PSX hits record high; surges to 72,742 points


PSX hits record high

KARACHI: In a historic milestone, the Pakistan Stock Exchange (PSX) soared to an unprecedented level of 72,742 points on Friday, marking a remarkable achievement in the financial sector.

The 100-index witnessed a significant increase of 771 points, culminating at the same historic level.

This surge reflects the ongoing rally in the market, surpassing the coveted 70,000-point milestone.

Noteworthy performance was observed across various sectors including automobile, pharmaceuticals, and technology, underlining the robust and dynamic economic landscape.

Director of Research at Chase Securities Yousuf M Farooq told Dawn.com that the market is “building in expectations of a rate cut.”

The State Bank of Pakistan (SBP)’s Monetary Policy Committee (MPC) is scheduled to convene on April 29 to deliberate on the key interest rate policy. Last month, the committee opted for status quo, maintaining the key policy rate at 22 per cent for the sixth consecutive policy meeting.
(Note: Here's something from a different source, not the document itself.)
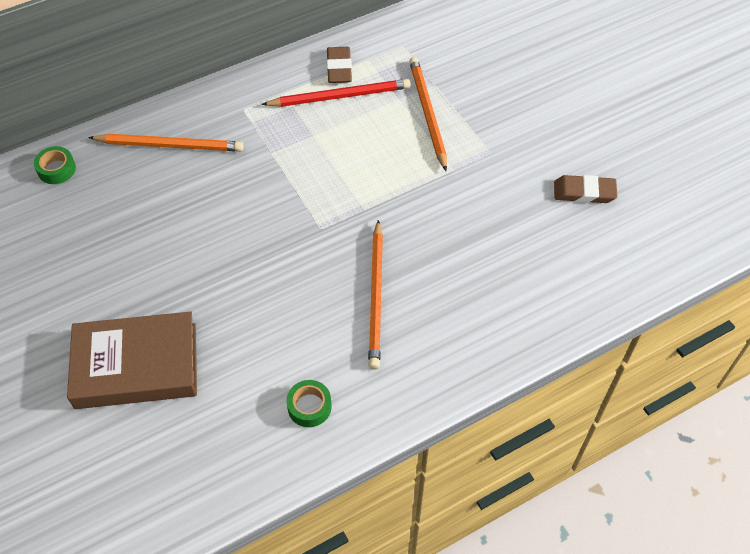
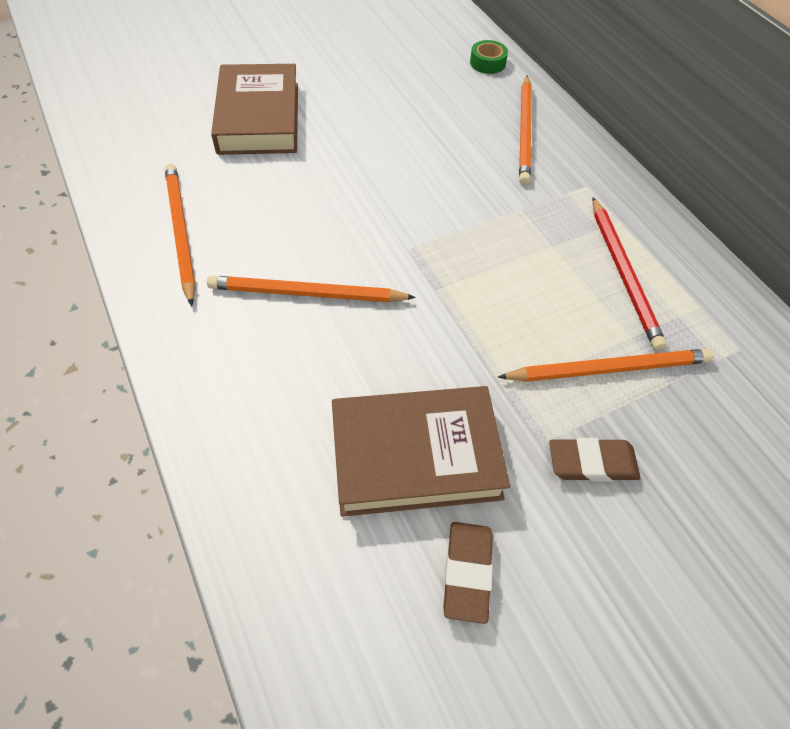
camera: 90 degrees right, 0 degrees up
green tape [286,380,332,427] -> orange pencil [165,163,196,307]
brown eraser [327,47,352,83] -> brown eraser moved to [549,438,641,482]
none -> brown book [332,386,510,517]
According to a survey by Topline Securities conducted last week, 51 percent of participants anticipate no change in the policy rate, while the remaining 49 percent anticipate a rate cut.

“We believe that the SBP will maintain a cautious approach despite the encouraging trends and adopt a ‘watch and see’ approach until the inflation trend maintains its decline,” the brokerage firm stated.

Farooq highlighted a 1.1 per cent decline in the sensitive price index this week, contrasting with analysts’ expectations of inflation ranging between 17-18 percent.

“Lower interest rates translate into higher stock prices,” he noted.

Shahbaz Ashraf, Chief Investment Officer at FRIM Ventures, cited several factors summarizing the current market performance.

“The blue-chip sectors are unveiling a wave of encouraging results and payouts,” he stated.

Ashraf emphasized the anticipation surrounding the impending monetary policy announcement.

“Expectations are running high for a rate cut — even if symbolic — as inflation sees a sharp decline below the policy rate,” he added, noting that “real interest rates remain positive both in the present and in the foreseeable future.”

Head of Research at Arif Habib Limited Tahir Abbas echoed similar sentiments, stating, “The market is continuing its bullish momentum amid expectations of an interest rate cut in the upcoming monetary policy on Monday.”